What a circus! On the morning of June 17, while the Supreme Court of Canada was hearing BCE v. A Group of 1976 Debentureholders, the trading volume of BCE shares doubled, and the stock price moved with every question asked from the bench.
The courtroom was full of people with BlackBerrys thumbing out updates, and the market responded in real time to every nuance of the debate. Thirty people had stood in line most of the night as paid sitters, holding spots for lawyers or hedge fund executives. I don’t think the Supreme Court has ever seen anything like it, and it reminded us all that the court does much more that decide Charter of Rights cases.
As everyone who has been awake for the last few months knows, in May the Quebec Court of Appeal, in a 5-0 decision, held that a special committee of BCE’s board of directors failed to give proper consideration to the interests of certain bondholders when it approved a leveraged buyout. Corporate types and their clever lawyers inveighed against the Quebec court’s decision from the moment it was released. The smartest
corporate lawyer I know, Al Hudec of Farris Vaughan Wills & Murphy LLP in Vancouver, wrote in The Globe and Mail: “I do not believe there is a mergers and acquisitions lawyer in Canada who, before the Court of Appeal decision, would have advised the BCE special committee that it had a duty to balance the interests of BCE’s shareholders and bondholders. . . .” The Supreme Court, sitting seven judges (mysteriously, justices Morris Fish and Marshall Rothstein were absent), unanimously overruled the Quebec Court of Appeal and, predictably, the world (or most of it) applauded.
I’m one of very few who think the Court of Appeal may have got it right (I should disclose that I own some of the bonds in question), but I don’t want to get into that. I want to look at how the Supreme Court handled this matter from a procedural point of view — a largely overlooked aspect of the whole drama — and whether the Supreme Court is an appropriate venue for deciding this kind of business law problem.
The Quebec Court of Appeal handed down its “shocking” (according to the newspapers) judgement on May 21. All commentators agreed that, were the decision to stand, the BCE buyout was dead.

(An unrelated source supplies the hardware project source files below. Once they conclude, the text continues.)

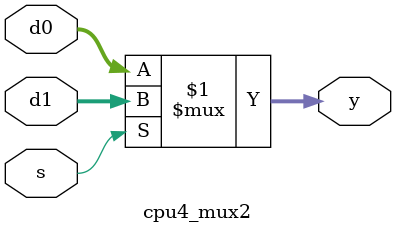
<source format=v>
`include "defines.v"

module cpu4_mux2 #(parameter WIDTH=8) (
	input  [WIDTH-1:0] d0,
	input  [WIDTH-1:0] d1,
	input  s,
	output [WIDTH-1:0] y
	);
	
	assign y = s? d1 : d0;
endmodule
</source>
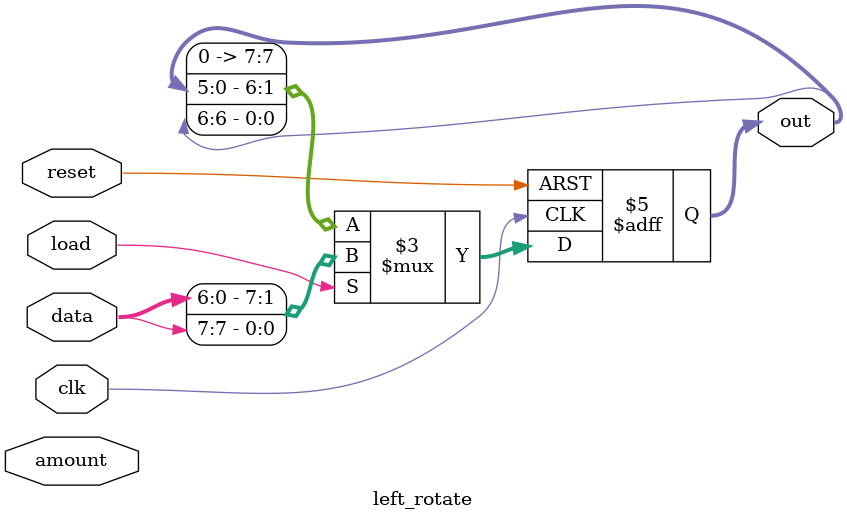
<source format=v>
module left_rotate(clk,reset,amount,data,load,out);
input clk,reset;
input [2:0] amount;
input [7:0] data;
input load;
output reg [7:0] out;
// when load is high, load data to out
// rotate the register out followed by shift left by amount bits
always @(posedge clk or posedge reset)
begin
if(reset)
	out<=8'b0;
else if(load)
	out<={1'b0,data[6:0],data[7]};
else // shift left
	begin
	out<={out[5:0],out[6]};
	end
end
endmodule

</source>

Under various agreements, the transaction had to close by the end of June. The only hope for BCE was to obtain leave to appeal to the Supreme Court, argue the appeal, and have the appeal decision overruled — in less than six weeks.
How likely was that? Very, was my initial view. First of all, it would be a strong judicial statement for the Supreme Court even to grant leave to appeal from a unanimous Court of Appeal sitting five judges — a normal panel is three — let alone to overrule its decision. Second, the facts and legal arguments were complex. At the 28-day trial, there were thousands of exhibits, tens of thousands of pages of affidavits and other documents, over 1,000 pages of written arguments, and 25 volumes of authorities. How could the Supreme Court possibly make sense of all that in the time available? Thirdly, the Supreme Court is not a strong commercial court. Only one or two of the justices has knowledge and experience in the area. The temptation to duck must have been strong. And, finally, summer is coming and judges want to go to their cottages as much as anybody else.
Immediately following the Quebec Court of Appeal’s decision, BCE sought leave to appeal to the Supreme Court. A few days later, the court gave the parties until May 30 to file the application for a hearing and responses, and said it would hear the case on June 17 if leave were granted. On June 2, leave was given; the appellant was instructed to file its papers by June 6; the respondent, by June 10. The hearing was on June 17, and judgement was given on June 20, with “reasons to follow.”
Contrary to what I expected, the Supreme Court moved decisively and with unprecedented speed. Was it right to do so? Most think the court had to give leave, notwithstanding the 5-0 decision of the appeal court; after all, the hubbub created by the decision below presumably meant that the legal issues were important. And, because of the deal’s timetable, granting leave to appeal would be meaningless unless the court was ready to dispose of the matter on its merits by the end of June. Hats off to the Supreme Court, many said; it understands the real world! One senior corporate lawyer e-mailed me: “They did everything that could have been asked of them in responding under impossible timelines, and then getting it right.”
But wait a minute. Another way of looking at it is that judges who don’t know much about corporate law gave a final answer to a crucial and complex question without having had enough time to carefully consider the matter — and did it to meet the timetable of leveraged buyout artists and hedge fund managers. Is that a responsible approach for a final court of appeal?
There is unease about the Supreme Court’s role in business law. Some suggest we need a separate commercial court system, filled to the brim with corporate and commercial expertise, that enjoys the complete confidence of the business community. Or should business law issues be shifted into the world of arbitration, perhaps finding a home at the International Chamber of Commerce’s International Court of Arbitration?
The court has a vacancy at the moment. Instead of fussing about whether the new judge should be completely bilingual, shouldn’t we be concerned about whether he or she understands the commercial world and business law?